There are many traditional annual events in Japan. Here I would like to introduce Hinamatsuri.
How do Japanese people cerebrate this annual event in spring?
Hinamatsuri is one of the annual events that celebrate the changing of the seasons. It is also called ‘the seasonal festival of peaches’, but is more commonly known as the girls’ festival.
It is celebrated on March 3rd every year.
Families with girls decorate with Hina dolls or peach flowers to wish for their happiness.
History of Hinamatsuri
It is said that the origin of Hinamatsuri is based on a custom from 3rd century China. People believed maliciousness has an easier time coming during the changing of the seasons. This was an imperial ceremony to keep away these bad things.
The ceremony changed into the beautiful girls’ festival we know today during the Edo period (1603-1868).
Hinamatsuri was made one of five special seasonal events, thus cementing its importance forever after.
Originally, both boys and girls celebrated this event. After May 5th started to be called ‘boys’ festival’ in 1948, Hinamatsuri became known as the girls’ festival.
The reason why Hinamatsuri is called ‘a seasonal festival of peaches’ is not only because they bloom in this season. Peach flowers are also believed to have the power to wash away all bad luck.
As I mentioned, it is called ‘a seasonal festival of peach’ because Hinamatsuri was originally an imperial ceremony to sweep away bad things.
I guess the first thing you might think of about Hinamatsuri are these Hina dolls.
It is said that Hina dolls were originally paper dolls that noble girls used to play with during the Heian period (794-1185).
Those paper dolls became connected to the girls festival, and have also been changing their style throughout history to the gorgeous attire we know today.
There are rules to each Hina dolls placement.
There are Odairi-sama and Ohina-sama. They sit at the top of the stairs.
Odairi-sama is supposed to be an emperor, with Ohina-sama as his wife.
There are three women who take care of the emperor just under them. They each have a pot with ‘sake’, a dipper to ladle the ‘sake’, and a ‘sake’ cup.
These men are guards. They both have bows and arrows.

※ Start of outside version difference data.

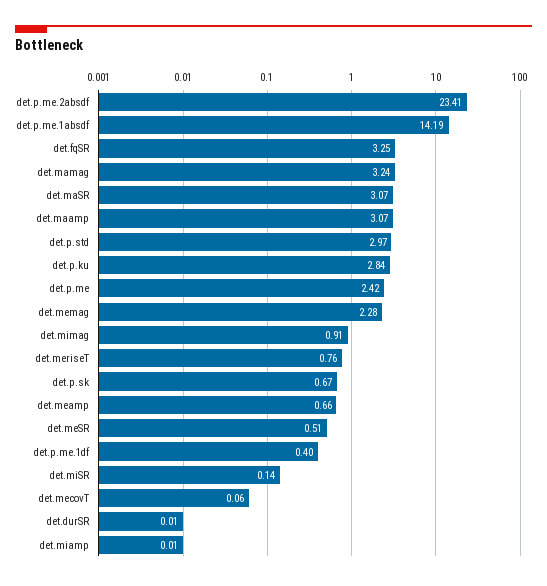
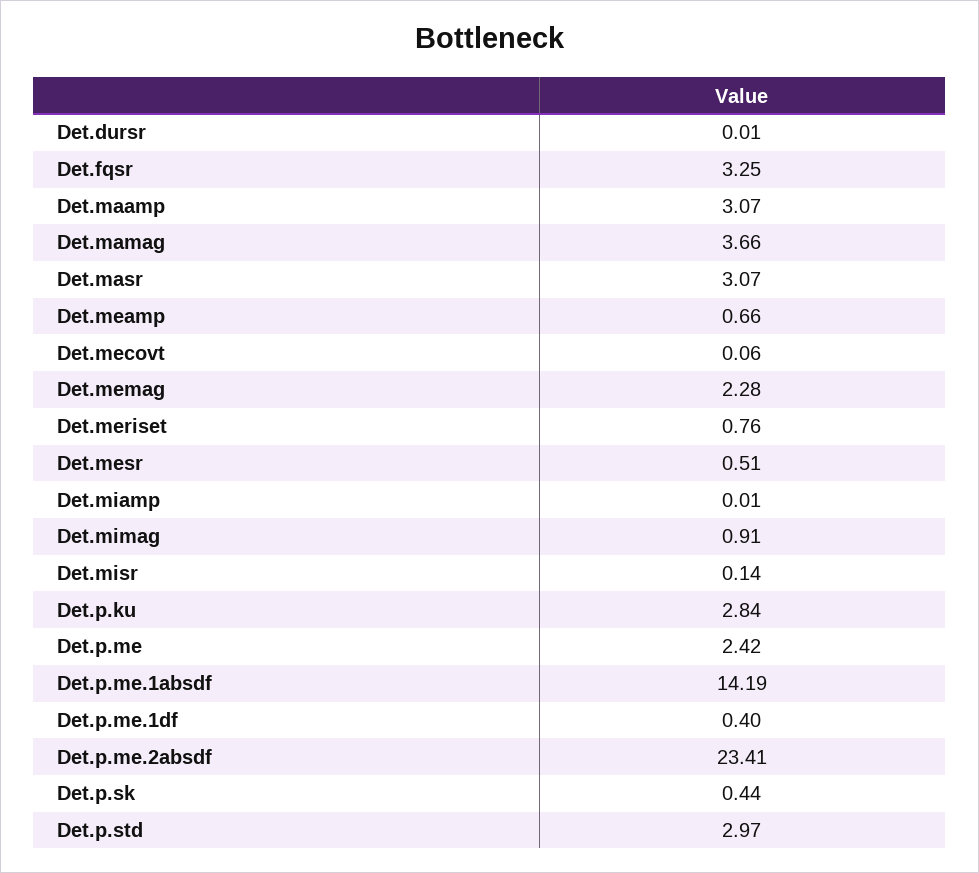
  {
    "det.p.me.2absdf": 23.41,
    "det.p.me.1absdf": 14.19,
    "det.fqSR": 3.25,
-   "det.mamag": 3.24,
+   "det.mamag": 3.66,
    "det.maSR": 3.07,
    "det.maamp": 3.07,
    "det.p.std": 2.97,
    "det.p.ku": 2.84,
    "det.p.me": 2.42,
    "det.memag": 2.28,
    "det.mimag": 0.91,
    "det.meriseT": 0.76,
-   "det.p.sk": 0.67,
+   "det.p.sk": 0.44,
    "det.meamp": 0.66,
    "det.meSR": 0.51,
    "det.p.me.1df": 0.4,
    "det.miSR": 0.14,
    "det.mecovT": 0.06,
    "det.durSR": 0.01,
    "det.miamp": 0.01
  }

The young guy on the left is called ‘Sa-daijin’ and the old guy on the right is called ‘U-daijin’.
Finally, at the the bottom of the stairs, there are three men called ‘Shi-cho’. They are pages at the imperial court.
People usually start decorating Hina dolls around February 4th (This is the day traditionally regarded as the beginning of spring) and they put them away just after Hinamatsuri (March 3rd).
As a matter of fact, there is a superstition about Hina dolls.
It is believed that if you keep Hina dolls decorated for too long after the festival, girls will miss the chance to get married!
Because of this, it is usual for Hina dolls to be put away soon after the festival.
I am not sure the origin of this superstition, but it is very unique and interesting, isn’t it?
The Foods of Hinamatsuri
Hishimochi -a diamond shaped rice cake-
This Hishimochi is an essential sweet for Hinamatsuri and is also often decorated in Hina dolls. These colors express the typical spring scene, sprouts (green) under the snow (white) with peach flowers (pink) blooming on top .
Hamaguri (Asian hard clam) soup
Hamaguri’s shells matches perfectly together and never match another pair.
So, people see the meaning of a happy couple or a women’s happiness in this shell.
This soup is very standard food during Hinamatsuri.
Chirashi means sprinkle in English.
When the seasons change, it is a time when people easily get sick.
People used to eat this chirashi-zushi, which has many ingredients sprinkled on top, to help provide nutrition.
This is also very standard Hinamatsuri food these days. Moms usually cook it at home for their daughters!